* [Extracted material]
»»
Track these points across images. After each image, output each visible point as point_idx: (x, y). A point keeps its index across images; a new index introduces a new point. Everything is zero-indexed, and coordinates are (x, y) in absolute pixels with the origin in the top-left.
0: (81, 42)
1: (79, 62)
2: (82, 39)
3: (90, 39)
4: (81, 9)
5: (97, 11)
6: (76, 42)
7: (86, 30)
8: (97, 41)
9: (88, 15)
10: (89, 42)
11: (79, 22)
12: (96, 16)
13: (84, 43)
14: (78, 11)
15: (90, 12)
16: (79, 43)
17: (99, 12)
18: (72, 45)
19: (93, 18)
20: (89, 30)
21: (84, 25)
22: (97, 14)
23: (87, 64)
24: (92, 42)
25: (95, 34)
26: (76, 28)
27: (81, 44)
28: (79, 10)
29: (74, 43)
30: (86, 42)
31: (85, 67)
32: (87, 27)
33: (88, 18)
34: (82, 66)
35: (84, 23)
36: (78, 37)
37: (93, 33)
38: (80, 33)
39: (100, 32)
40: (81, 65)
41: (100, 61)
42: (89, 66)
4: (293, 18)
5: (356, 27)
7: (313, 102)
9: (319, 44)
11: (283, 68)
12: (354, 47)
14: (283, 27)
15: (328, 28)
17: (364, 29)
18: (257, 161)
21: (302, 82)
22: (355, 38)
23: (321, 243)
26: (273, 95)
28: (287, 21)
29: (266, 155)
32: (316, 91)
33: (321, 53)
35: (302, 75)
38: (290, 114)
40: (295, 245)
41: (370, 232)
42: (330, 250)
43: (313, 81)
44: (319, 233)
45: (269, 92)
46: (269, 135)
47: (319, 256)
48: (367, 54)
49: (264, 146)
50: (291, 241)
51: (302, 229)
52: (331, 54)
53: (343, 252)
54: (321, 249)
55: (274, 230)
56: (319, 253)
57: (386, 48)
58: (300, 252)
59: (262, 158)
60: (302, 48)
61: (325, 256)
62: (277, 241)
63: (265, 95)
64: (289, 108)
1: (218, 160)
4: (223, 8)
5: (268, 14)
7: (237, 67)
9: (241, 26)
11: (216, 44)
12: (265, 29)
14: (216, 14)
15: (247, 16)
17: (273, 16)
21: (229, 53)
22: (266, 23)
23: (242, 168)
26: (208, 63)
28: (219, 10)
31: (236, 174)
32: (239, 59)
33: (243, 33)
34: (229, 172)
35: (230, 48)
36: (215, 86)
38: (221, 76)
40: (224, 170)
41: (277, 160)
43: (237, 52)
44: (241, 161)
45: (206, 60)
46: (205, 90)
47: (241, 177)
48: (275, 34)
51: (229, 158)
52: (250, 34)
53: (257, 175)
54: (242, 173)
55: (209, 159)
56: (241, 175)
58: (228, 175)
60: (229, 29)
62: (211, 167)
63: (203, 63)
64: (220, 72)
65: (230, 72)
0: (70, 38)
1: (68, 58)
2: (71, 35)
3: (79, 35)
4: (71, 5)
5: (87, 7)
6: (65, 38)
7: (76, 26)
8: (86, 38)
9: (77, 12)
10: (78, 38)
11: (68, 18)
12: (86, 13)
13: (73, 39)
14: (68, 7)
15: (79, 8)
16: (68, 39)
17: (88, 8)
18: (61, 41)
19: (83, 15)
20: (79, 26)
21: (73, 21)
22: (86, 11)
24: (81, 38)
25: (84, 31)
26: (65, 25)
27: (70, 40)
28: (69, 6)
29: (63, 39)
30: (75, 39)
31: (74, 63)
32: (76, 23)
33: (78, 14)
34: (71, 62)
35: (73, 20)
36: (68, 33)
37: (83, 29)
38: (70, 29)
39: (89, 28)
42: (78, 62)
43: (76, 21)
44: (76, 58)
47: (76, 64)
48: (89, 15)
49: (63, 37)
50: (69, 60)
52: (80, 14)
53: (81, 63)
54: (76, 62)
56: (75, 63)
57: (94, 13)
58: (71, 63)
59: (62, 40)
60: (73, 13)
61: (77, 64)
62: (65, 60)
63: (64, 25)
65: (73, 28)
««
Reproduce all the records above, substituting "upper-left" for "top-left" and leaving everything else unchanged.

Track these points across images. After each image, output each visible point as point_idx: (x, y). A point keeps its index across images; a new index introduces a new point. Everything is zero-indexed, and coordinates are (x, y) in absolute pixels with the origin in the upper-left.
0: (81, 42)
1: (79, 62)
2: (82, 39)
3: (90, 39)
4: (81, 9)
5: (97, 11)
6: (76, 42)
7: (86, 30)
8: (97, 41)
9: (88, 15)
10: (89, 42)
11: (79, 22)
12: (96, 16)
13: (84, 43)
14: (78, 11)
15: (90, 12)
16: (79, 43)
17: (99, 12)
18: (72, 45)
19: (93, 18)
20: (89, 30)
21: (84, 25)
22: (97, 14)
23: (87, 64)
24: (92, 42)
25: (95, 34)
26: (76, 28)
27: (81, 44)
28: (79, 10)
29: (74, 43)
30: (86, 42)
31: (85, 67)
32: (87, 27)
33: (88, 18)
34: (82, 66)
35: (84, 23)
36: (78, 37)
37: (93, 33)
38: (80, 33)
39: (100, 32)
40: (81, 65)
41: (100, 61)
42: (89, 66)
4: (293, 18)
5: (356, 27)
7: (313, 102)
9: (319, 44)
11: (283, 68)
12: (354, 47)
14: (283, 27)
15: (328, 28)
17: (364, 29)
18: (257, 161)
21: (302, 82)
22: (355, 38)
23: (321, 243)
26: (273, 95)
28: (287, 21)
29: (266, 155)
32: (316, 91)
33: (321, 53)
35: (302, 75)
38: (290, 114)
40: (295, 245)
41: (370, 232)
42: (330, 250)
43: (313, 81)
44: (319, 233)
45: (269, 92)
46: (269, 135)
47: (319, 256)
48: (367, 54)
49: (264, 146)
50: (291, 241)
51: (302, 229)
52: (331, 54)
53: (343, 252)
54: (321, 249)
55: (274, 230)
56: (319, 253)
57: (386, 48)
58: (300, 252)
59: (262, 158)
60: (302, 48)
61: (325, 256)
62: (277, 241)
63: (265, 95)
64: (289, 108)
1: (218, 160)
4: (223, 8)
5: (268, 14)
7: (237, 67)
9: (241, 26)
11: (216, 44)
12: (265, 29)
14: (216, 14)
15: (247, 16)
17: (273, 16)
21: (229, 53)
22: (266, 23)
23: (242, 168)
26: (208, 63)
28: (219, 10)
31: (236, 174)
32: (239, 59)
33: (243, 33)
34: (229, 172)
35: (230, 48)
36: (215, 86)
38: (221, 76)
40: (224, 170)
41: (277, 160)
43: (237, 52)
44: (241, 161)
45: (206, 60)
46: (205, 90)
47: (241, 177)
48: (275, 34)
51: (229, 158)
52: (250, 34)
53: (257, 175)
54: (242, 173)
55: (209, 159)
56: (241, 175)
58: (228, 175)
60: (229, 29)
62: (211, 167)
63: (203, 63)
64: (220, 72)
65: (230, 72)
0: (70, 38)
1: (68, 58)
2: (71, 35)
3: (79, 35)
4: (71, 5)
5: (87, 7)
6: (65, 38)
7: (76, 26)
8: (86, 38)
9: (77, 12)
10: (78, 38)
11: (68, 18)
12: (86, 13)
13: (73, 39)
14: (68, 7)
15: (79, 8)
16: (68, 39)
17: (88, 8)
18: (61, 41)
19: (83, 15)
20: (79, 26)
21: (73, 21)
22: (86, 11)
24: (81, 38)
25: (84, 31)
26: (65, 25)
27: (70, 40)
28: (69, 6)
29: (63, 39)
30: (75, 39)
31: (74, 63)
32: (76, 23)
33: (78, 14)
34: (71, 62)
35: (73, 20)
36: (68, 33)
37: (83, 29)
38: (70, 29)
39: (89, 28)
42: (78, 62)
43: (76, 21)
44: (76, 58)
47: (76, 64)
48: (89, 15)
49: (63, 37)
50: (69, 60)
52: (80, 14)
53: (81, 63)
54: (76, 62)
56: (75, 63)
57: (94, 13)
58: (71, 63)
59: (62, 40)
60: (73, 13)
61: (77, 64)
62: (65, 60)
63: (64, 25)
65: (73, 28)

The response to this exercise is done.